Currently going through and surviving a pandemic-stricken world is no easy feat and Kurz Australia has plans in place to ensure that the business keeps running far into the future.

“We realised pretty early on that we couldn’t transact with our customers in the usual ways. e-Commerce is one of the biggest areas of opportunity post-COVID-19. We’re also utilising more electronic communication tools to work with our customers and troubleshoot for them remotely,” Pratt said.

“We introduced the Kurz Web Shop about nine months ago and since COVID-19, its uptake has been growing steadily.

“When COVID-19 first came out, we also had a massive run on some products in our range including thermal transfer ribbons, which were used for fast, inexpensive packaging for high demand products like hand sanitisers and industrial chemicals, as well as foils used for FMCG, which were in demand at that stage.

“As this pandemic has extended out, we’ve started to see a shift back towards our traditional markets like the wine industry and farm goods products.”

The original Kurz Australia managing director Geoff Johnston and Karin Heinz, export manager of Kurz Germany

According to Pratt, the future of Kurz lies with the future of packaging.

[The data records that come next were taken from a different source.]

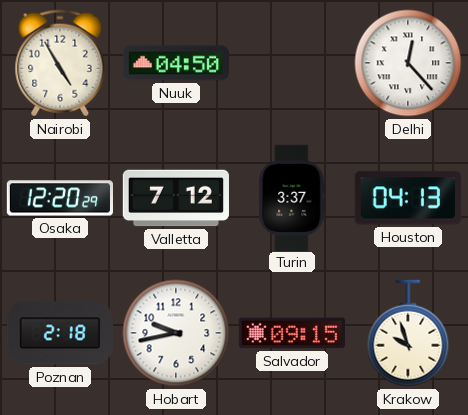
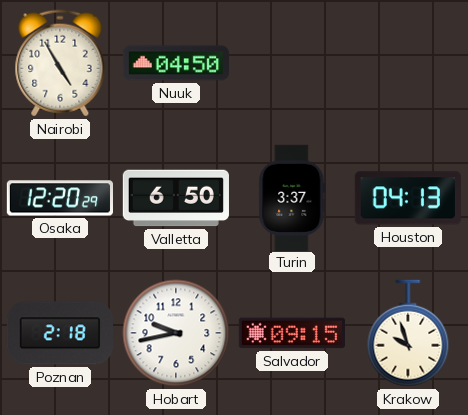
Delhi: 12:23 -> none
Valletta: 7:12 -> 6:50
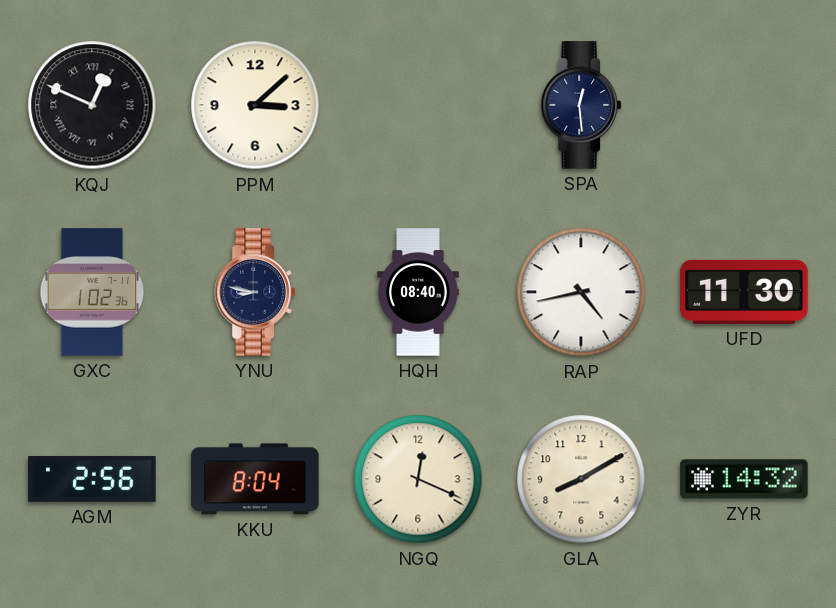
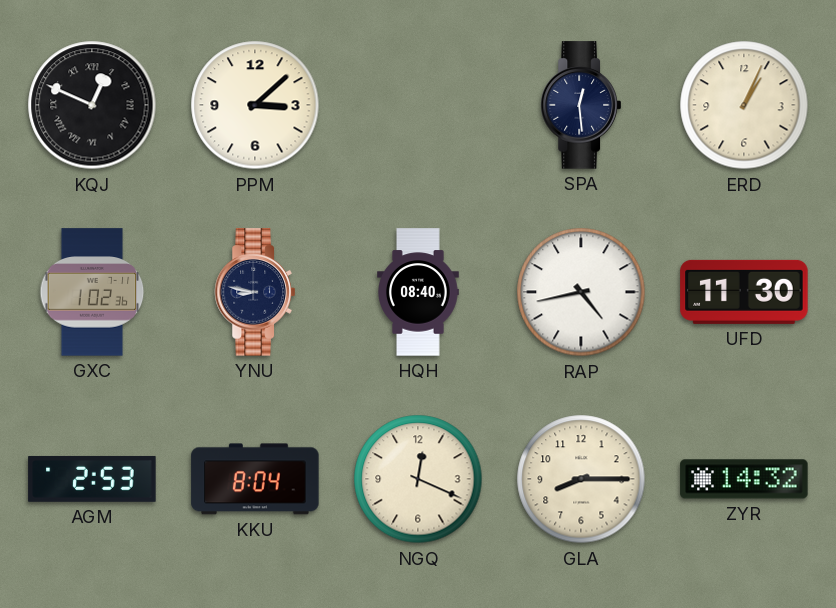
ERD: none -> 1:04
AGM: 2:56 -> 2:53
GLA: 8:10 -> 8:15
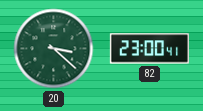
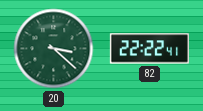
82: 23:00 -> 22:22
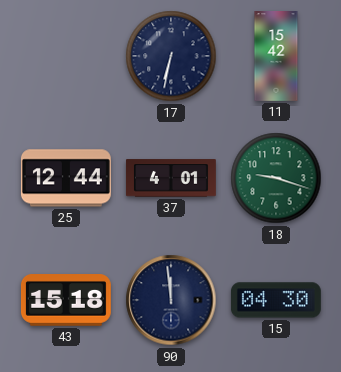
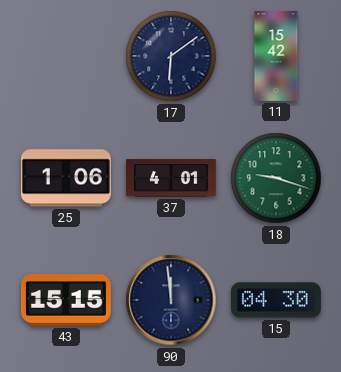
17: 6:32 -> 6:09
25: 12:44 -> 1:06
43: 15:18 -> 15:15
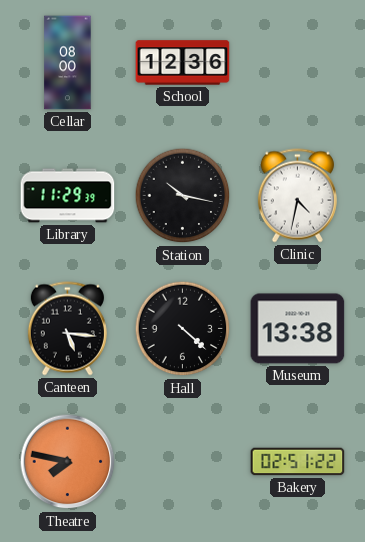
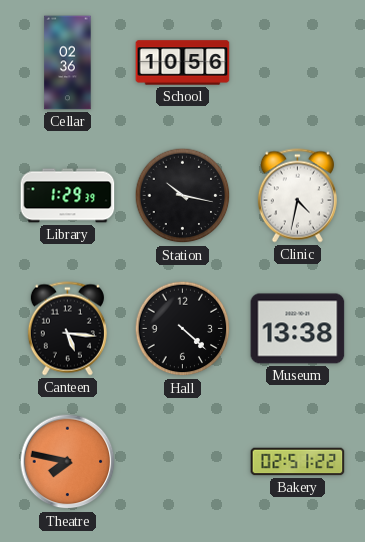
Cellar: 08:00 -> 02:36
School: 12:36 -> 10:56
Library: 11:29 -> 1:29
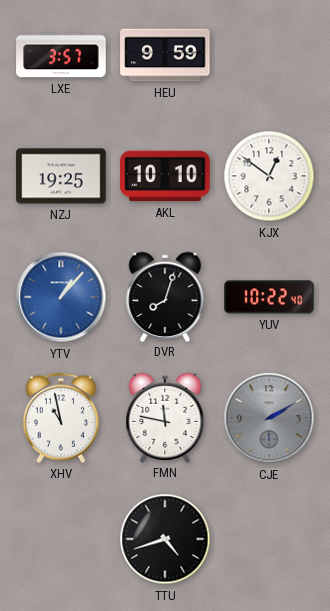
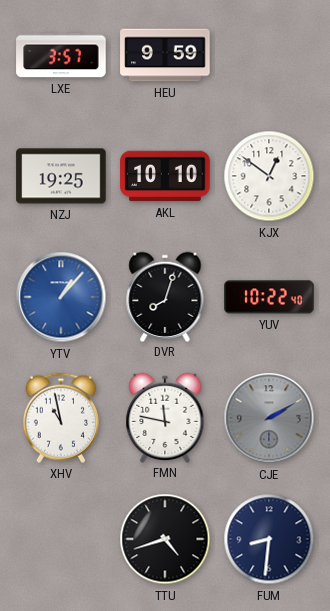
FUM: none -> 8:31
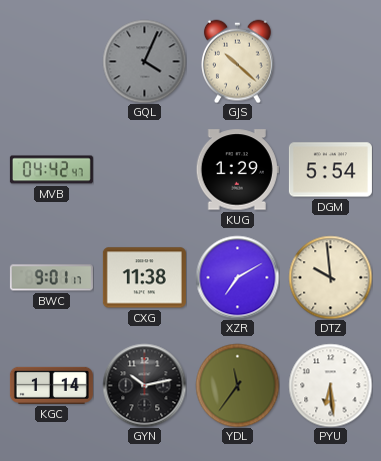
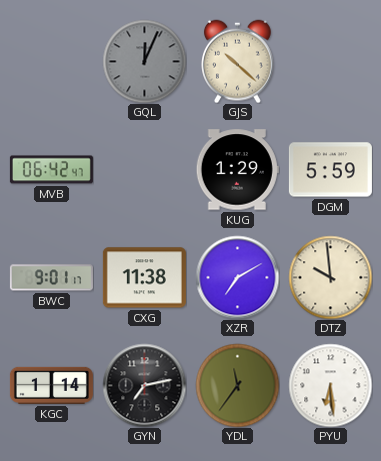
GQL: 4:04 -> 12:04
MVB: 04:42 -> 06:42
DGM: 5:54 -> 5:59
GYN: 10:13 -> 7:13
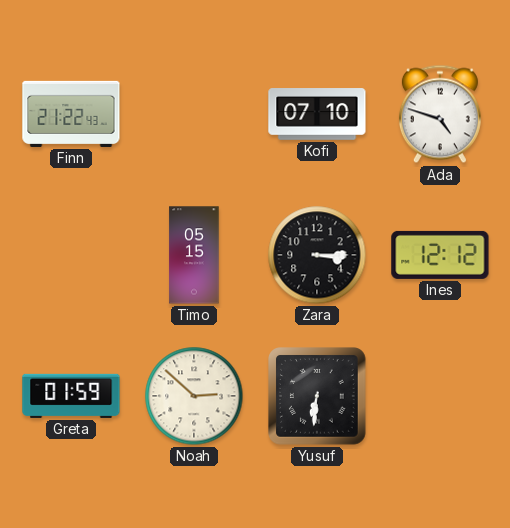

“We will continue to innovate and follow the trends that are happening within the packaging industry. One thing for sure is that whatever we produce in the future, it will be done in a way that is far more environmentally-friendly than what was done previously,” he said.

With packaging becoming ‘smarter’ in the future with the integration of data smarts and technology, Pratt claimed that Kurz Australia will have a bigger role to play in that area in coming years.

“We see this in our Trustconcept solutions which we market for anti-counterfeiting and brand protection. That space has become interactive, where it used to be just stamping of highly complex images which couldn’t be counterfeited.

“These days it’s also about being able to scan that image and provide information for the user, whether that be track and trace, serial number recognition or customer and consumer information about the product itself, or other goods and services.

“There are a lot of companies that don’t make it past their first few years, so delivering consistently for our customers for 50 years whilst innovating with the latest of technologies and meeting customer needs is what drives us ahead. We are a family-owned company and with family values at our core, we will forge on.”

Kurz as a global conglomerate

The global conglomerate of Kurz was started in the 1890s, beating (hammering) ingots of 24ct gold down into sheets of gold leaf approximately 0.1 micron thick so that it could be gilded or pressed onto the covers and bindings of books.

When Kurz invented a vacuum metalisation process, which used pure aluminium that could then be coloured during a subsequent printing process instead of pure gold, this revolutionised and industrialised the world of stamping foils and created and expanded markets in previously unthought-of applications, catapulting Kurz to the forefront of the global hot and cold transfer products market across the globe.

“What it meant was that instead of using real gold, Kurz was able to use aluminium, which was melted at a very high temperature and then applied onto a polyester coating in that vacuum metalisation process,” Pratt said.

“Once applied, you could print the aluminium with colours other than the standard gold and silver. So, when we talk about Kurz transfer foils, and we have some 300 different shades, you still get the shine and the bling of the metal, but those shades are created through a printing process.

“That process fast-tracked Kurz from a bespoke backyard industry into a highly industrialised industry.”